Later in the week, Rachel swims in the river with Huib and Sylvia. The heat has become massive, almost solid, the fan in the office stirring turgid air, and there seems no better way to cool down. Her bump is properly declaring itself: taut, shiny, the belly button beginning to malform and nub outward, the linea nigra appearing. The pool is not cold, but cool, exquisite. The valley’s rocks over which the water has travelled have been warmed; patches of the river are warm, too. The slate bottom electrifies the water, renders it exotically blue, like something from a rainforest or a lagoon. Further up are waterfalls, in deep, shadowed gulleys, the miasma of their spray jewelled by sunlight. Everything smells of minerals: green and reedy. Sylvia and her brother Leo bathed here as children, she tells them. Huib, too, has discovered the spot, a short hike from the stone bridge near the wolfery, and has been using it regularly. Still, the place has a feeling of gorgeous secrecy.
They have become a team lately, the three of them, now splashing about, laughing, floating on their backs like lidoists. Rachel watches the other two jumping from the buttress of a rock into a frothing ghyll, fearless of anything beneath the surface. Sylvia is slender, pale-limbed, nothing too womanly protrudes; her collarbones are like vestigial fins, her hair slicks down her back as she surfaces, aesthetic, Piscean. Huib, whatever his proclivities or restraints, seems not to be appreciative of such a body, at least not beyond having an enthusiastic swim mate. They have become unlikely friends.
Huib, there used to be an eel, Sylvia says, sitting on a flat rock next to the pool. An ancient one, six hundred years old. I could always make it come out. It’s down here.
She points into the water below. She slips back in, submerses, skims along the bottom of the pool, and takes hold of his ankle. Huib kicks away and she chases after. They lark about and Rachel enjoys their silliness. The camaraderie reminds her of Chief Joseph.
She lies back against a rock, lets her feet float up. Her T-shirt sticks to her bump. The water feels terrifically supportive, soothing. The baby kicks softly, then seems to sleep. Is this how it feels to be floating in amniotic? she wonders. Her body relaxes; her mind drifts. Who would not be glad of coming here? She has not left Annerdale in weeks. Skimming over the river, less than a wingspan from the pool’s surface, are giant dragonflies, striped yellow and black, or vein-thin and green. One lands for a moment on the rock next to her, bonded, forewing and hind wing flickering, such delicate mesh it seems evolution can go no further.
She suddenly wishes Alexander were with them, imagines him arriving and stripping off down to nothing, his pale bull flesh, cock draped between his legs, leaping in and a tremendous splash washing through the pool. The erotic invitations of summer. Or perhaps Lawrence, though he was never a great swimmer; he and Emily are in Spain for two weeks, unnecessarily – England is almost as hot. She is glad to have these new companions in her life. She gets out and dries off. The sun burns her shoulders.

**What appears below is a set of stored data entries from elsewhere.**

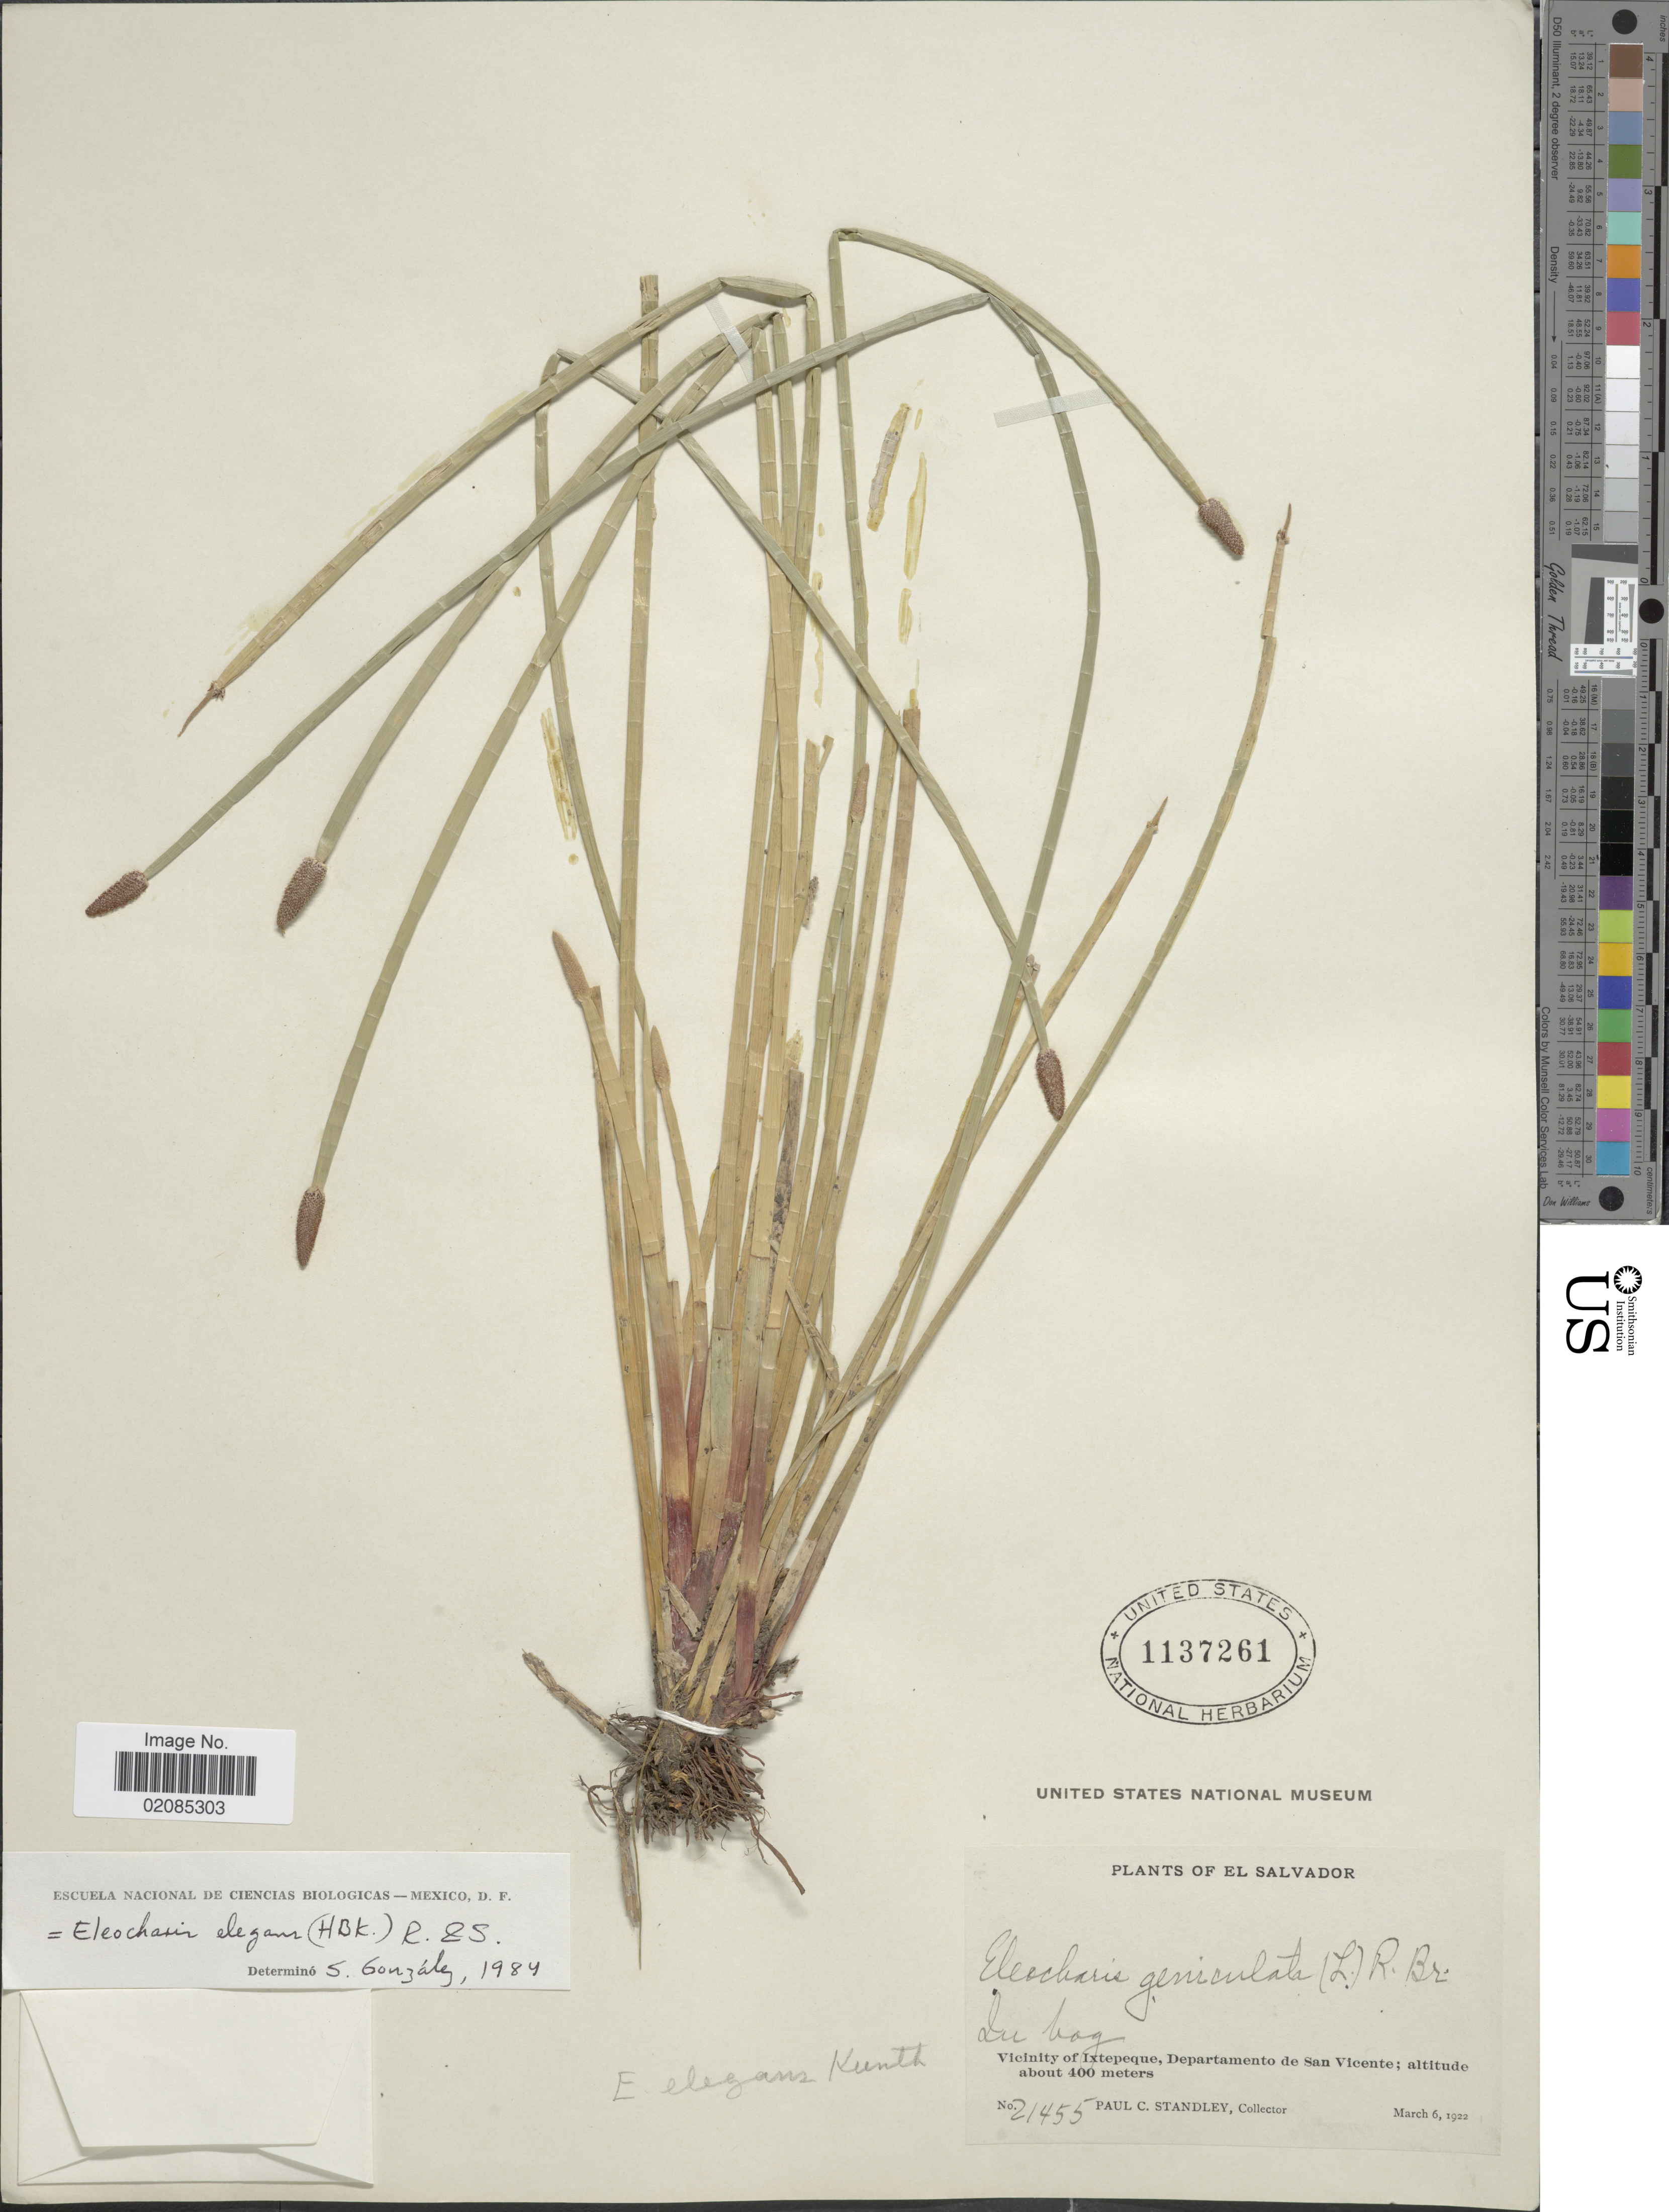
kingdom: Plantae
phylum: Tracheophyta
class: Liliopsida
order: Poales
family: Cyperaceae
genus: Eleocharis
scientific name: Eleocharis elegans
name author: (Kunth) Roem. & Schult.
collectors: P. C. Standley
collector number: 21455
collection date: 1922-03-06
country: El Salvador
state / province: San Vincente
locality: Vicinity of Ixtepeque, Departamento de San Vicente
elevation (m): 400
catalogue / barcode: US 1137261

Her skin smells of the river, a fragrance that is intimate somehow, reminds her of sex.
Back at the cottage she sits out in the garden with an enormous salad. She cannot stop eating avocados, radishes. House martins spurt into the mud nests under the eaves, folding their crescent wings only at the last moment. In the evening, forest bees bump against windowpanes, get into the house, and have to be put out under tumblers. She applies cream to her sore shoulders and thinks of Binny, almost fondly: summers in her damp cheesecloth blouses, and the big blue pot of Nivea cream that she and Lawrence were savagely coated with when sunburnt.